Before-and-after page screenshots:
*-*-*

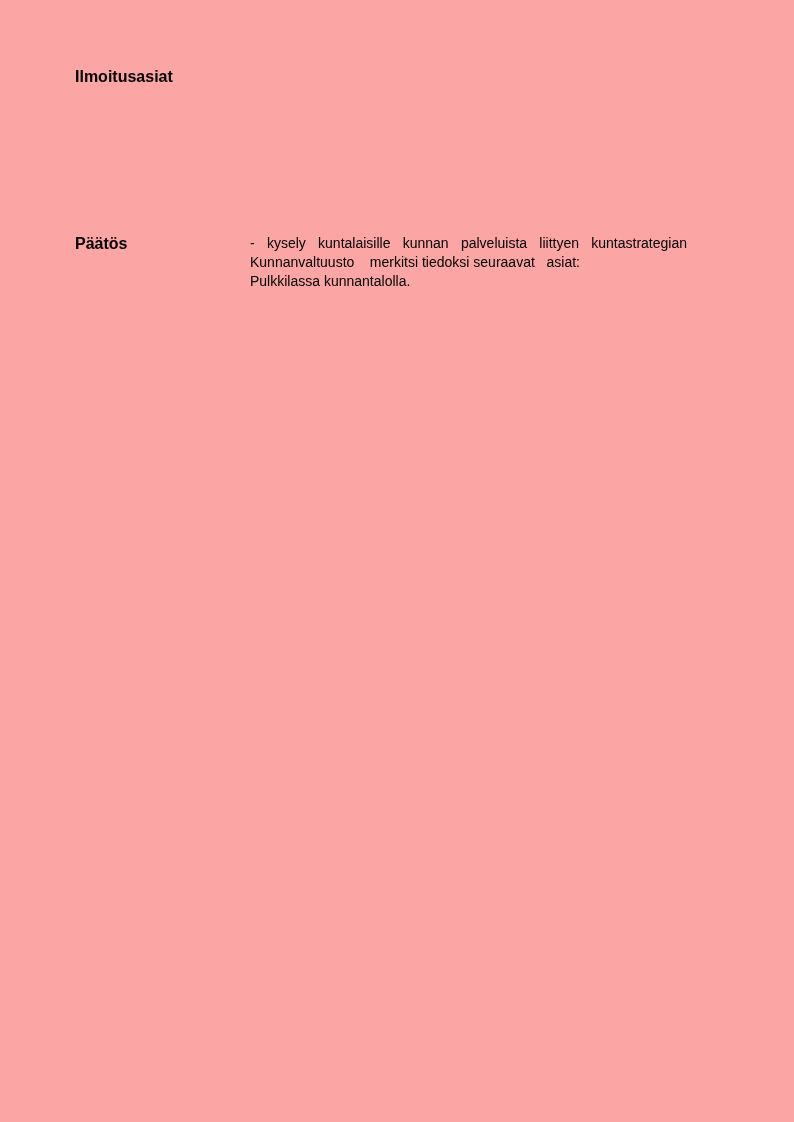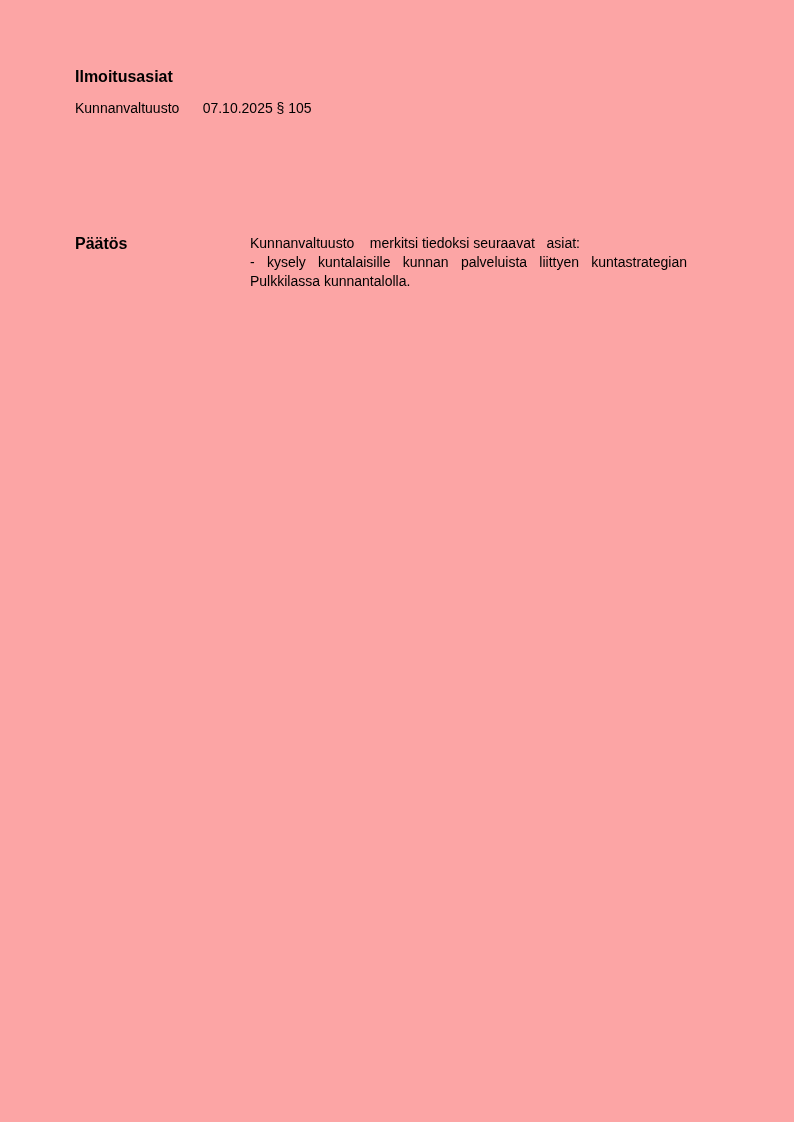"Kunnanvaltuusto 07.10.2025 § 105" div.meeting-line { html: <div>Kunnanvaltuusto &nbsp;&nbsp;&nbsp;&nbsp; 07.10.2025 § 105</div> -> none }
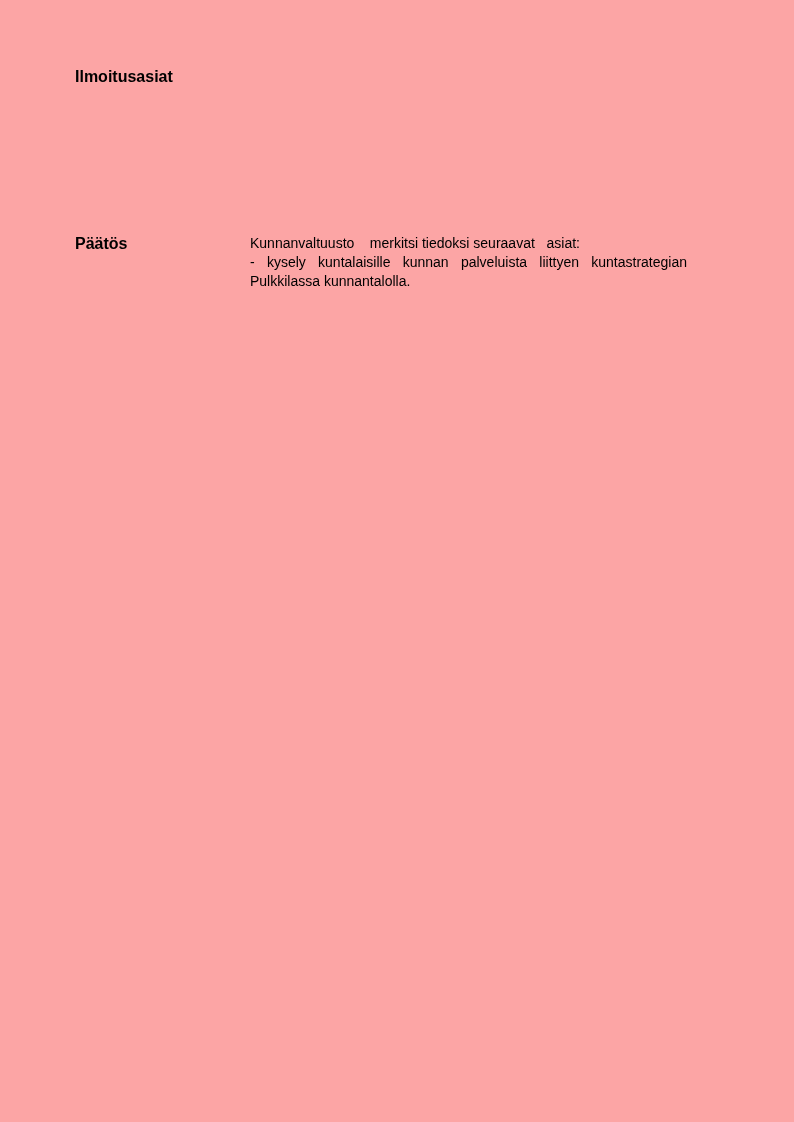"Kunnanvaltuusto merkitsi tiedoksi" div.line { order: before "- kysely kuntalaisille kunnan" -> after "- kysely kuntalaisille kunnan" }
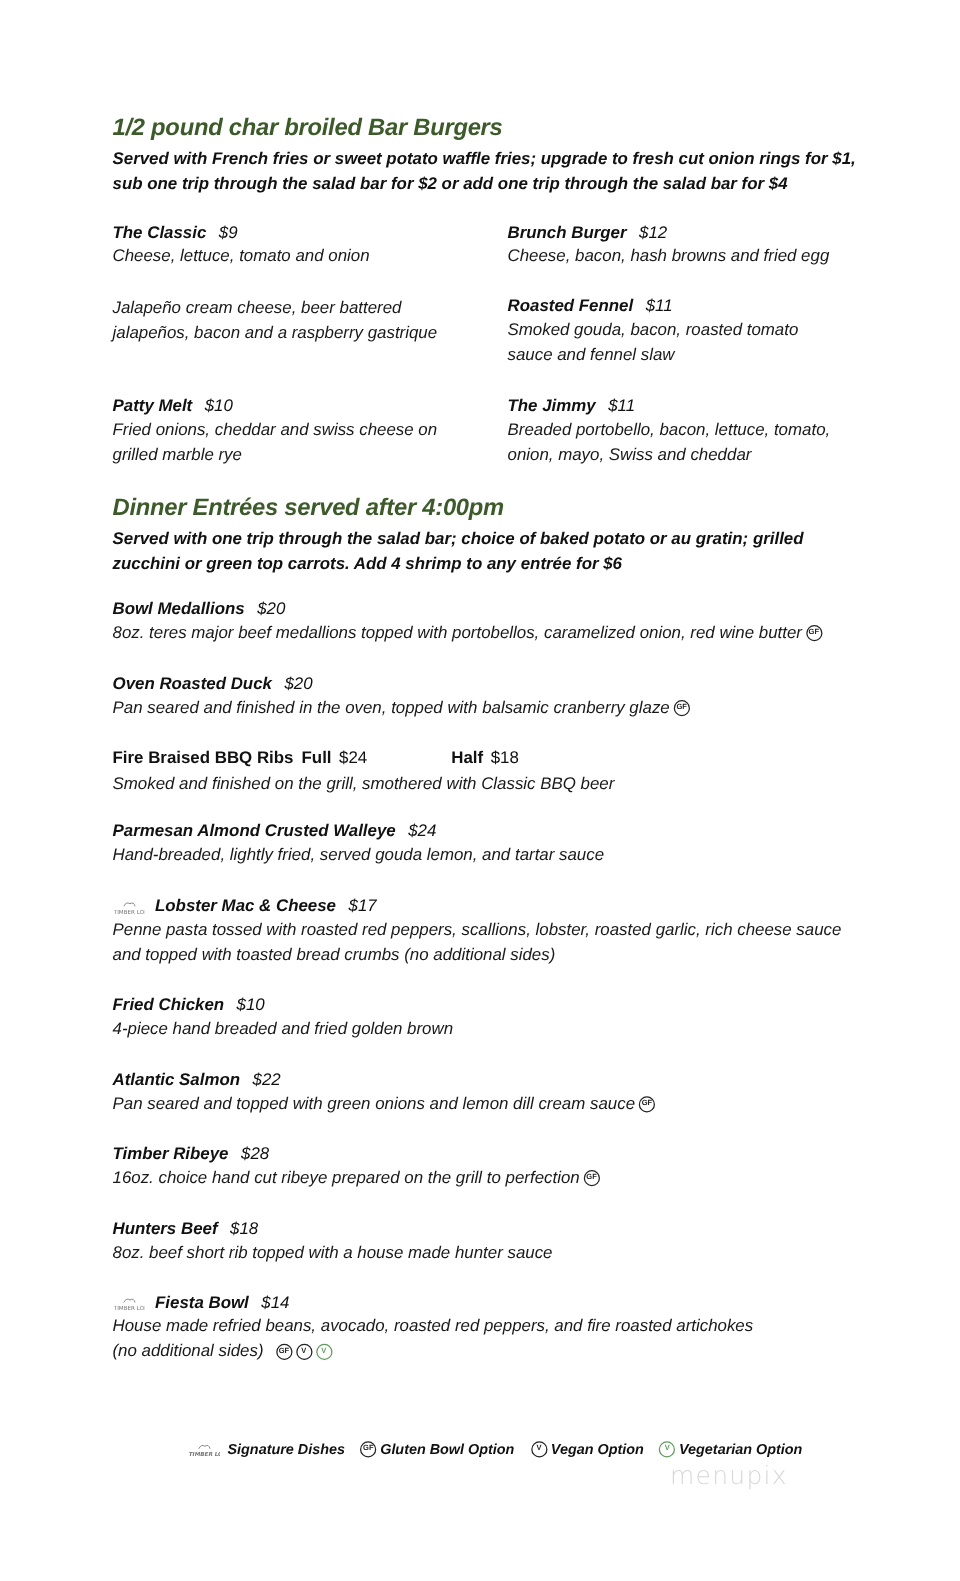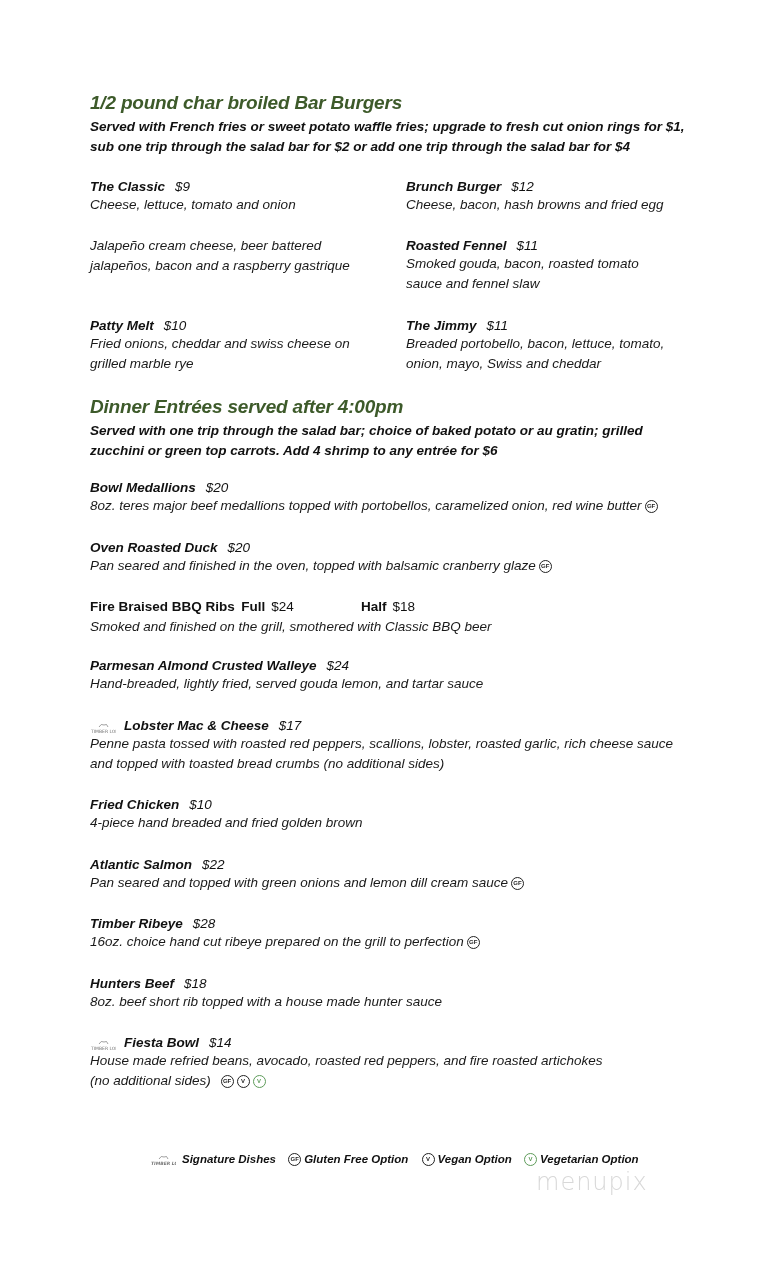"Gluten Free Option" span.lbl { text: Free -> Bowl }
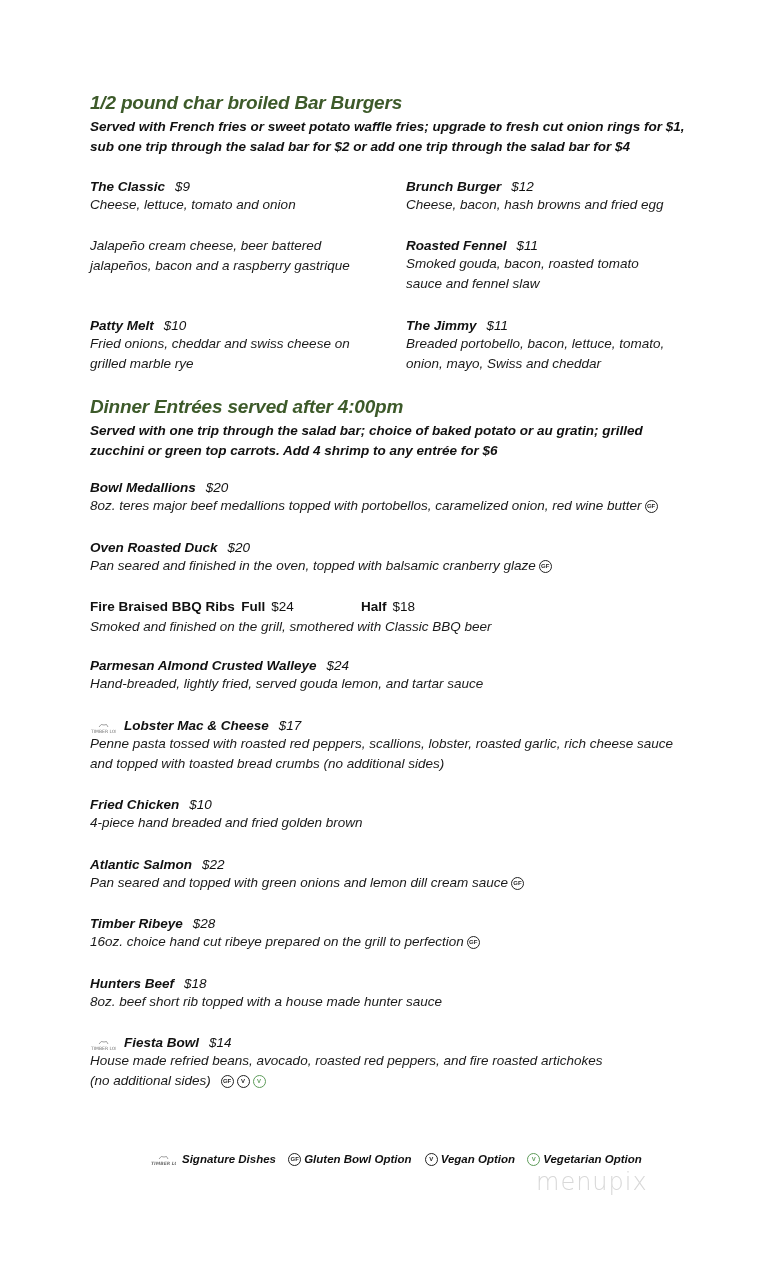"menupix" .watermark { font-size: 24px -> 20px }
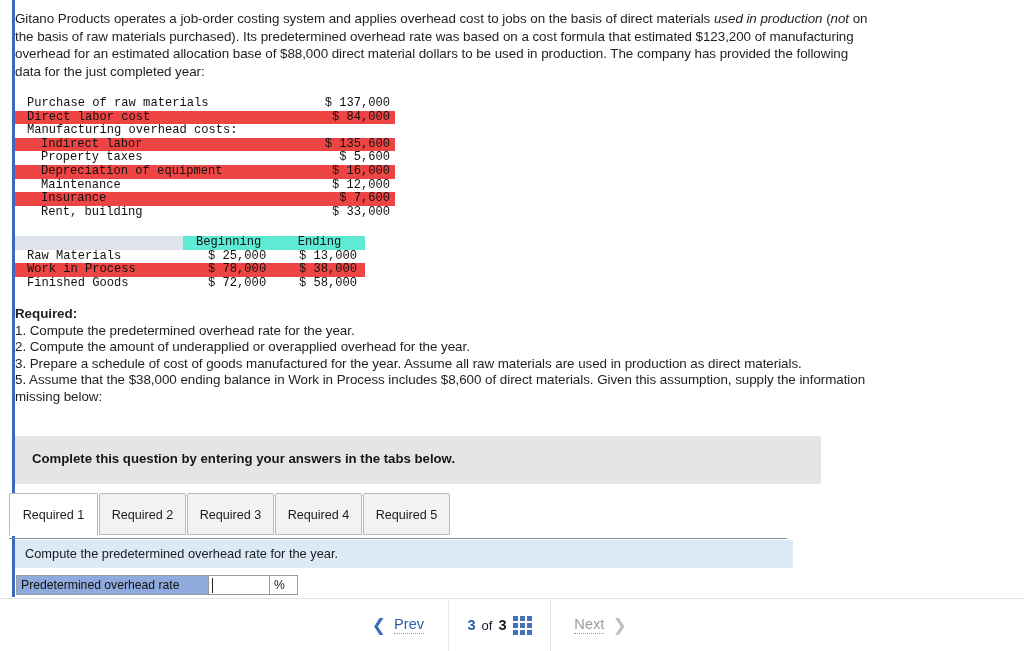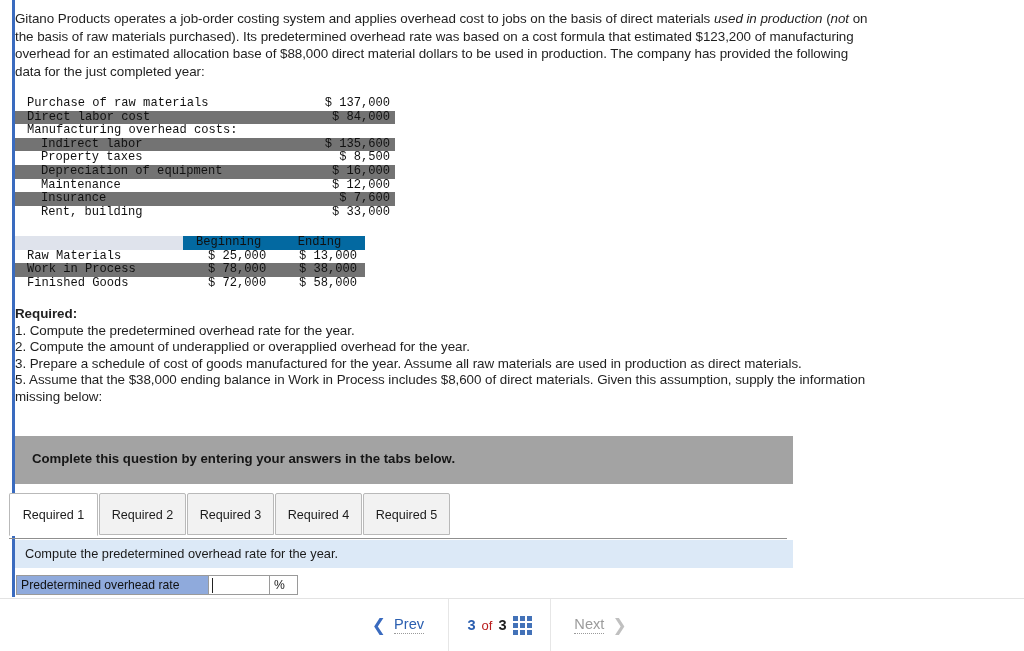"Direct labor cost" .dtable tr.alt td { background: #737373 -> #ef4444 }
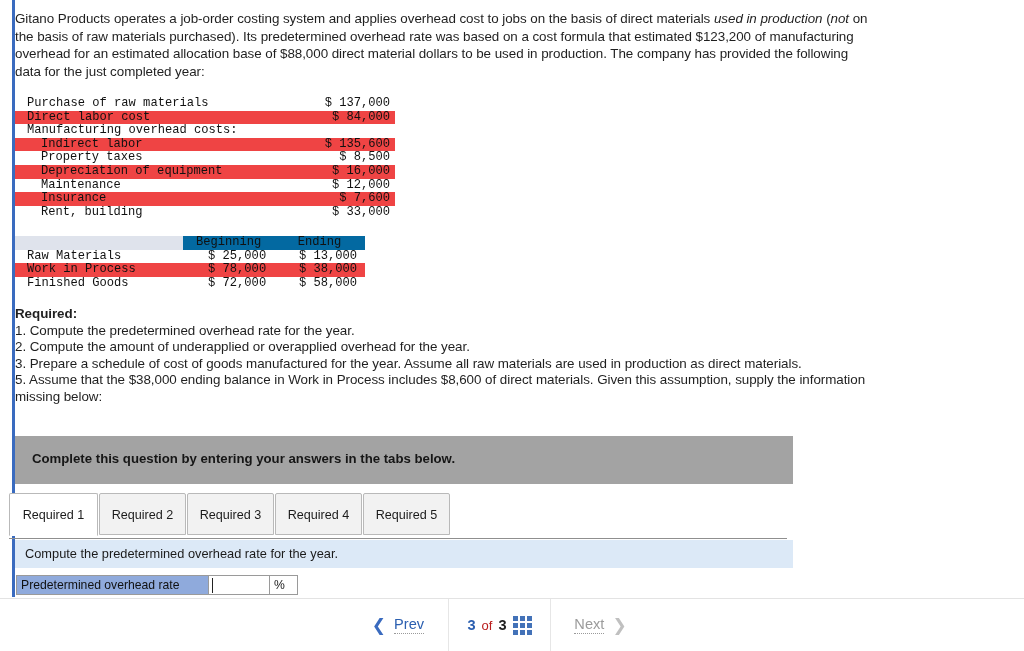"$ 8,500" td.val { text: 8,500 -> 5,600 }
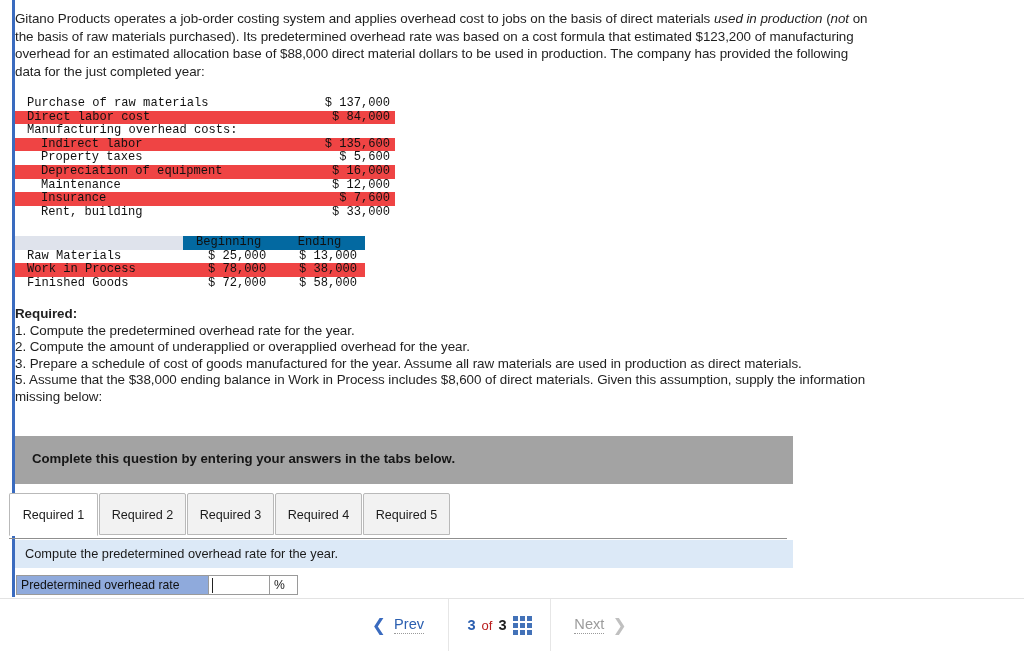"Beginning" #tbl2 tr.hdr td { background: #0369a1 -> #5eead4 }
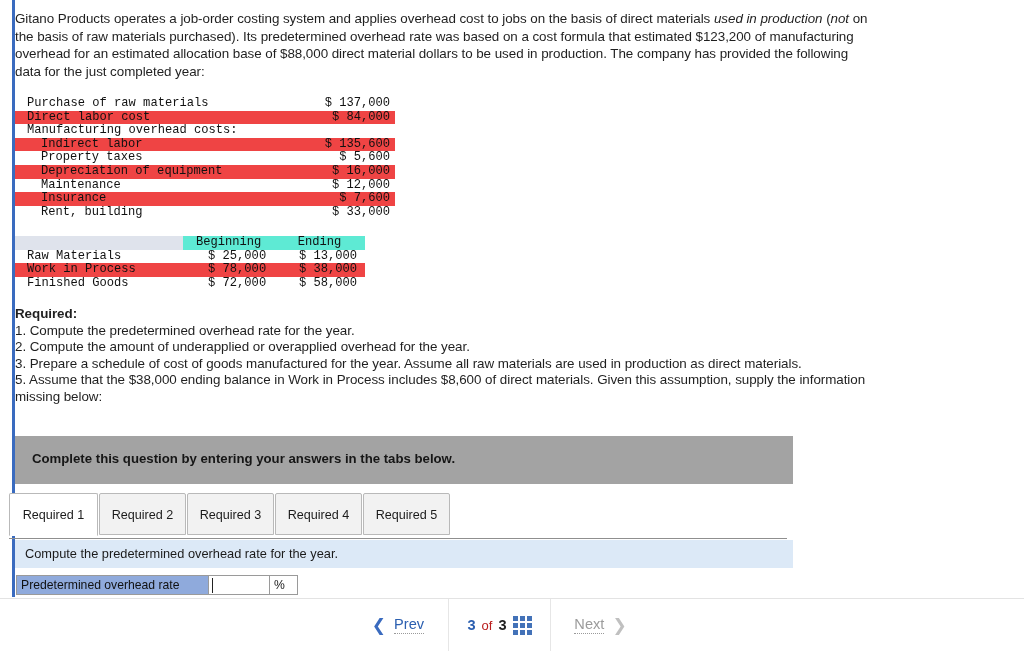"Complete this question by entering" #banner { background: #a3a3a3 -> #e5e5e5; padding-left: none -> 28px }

*-*-*

Problem requirements>
From the line containing "font-size: 24px ->" through the last line of the entries, both included, print each line exactly and omit any picture.

Output of the task>
"menupix" .watermark { font-size: 24px -> 20px }
"Direct labor cost" .dtable tr.alt td { background: #737373 -> #ef4444 }
"$ 8,500" td.val { text: 8,500 -> 5,600 }
"Beginning" #tbl2 tr.hdr td { background: #0369a1 -> #5eead4 }
"Complete this question by entering" #banner { background: #a3a3a3 -> #e5e5e5; padding-left: none -> 28px }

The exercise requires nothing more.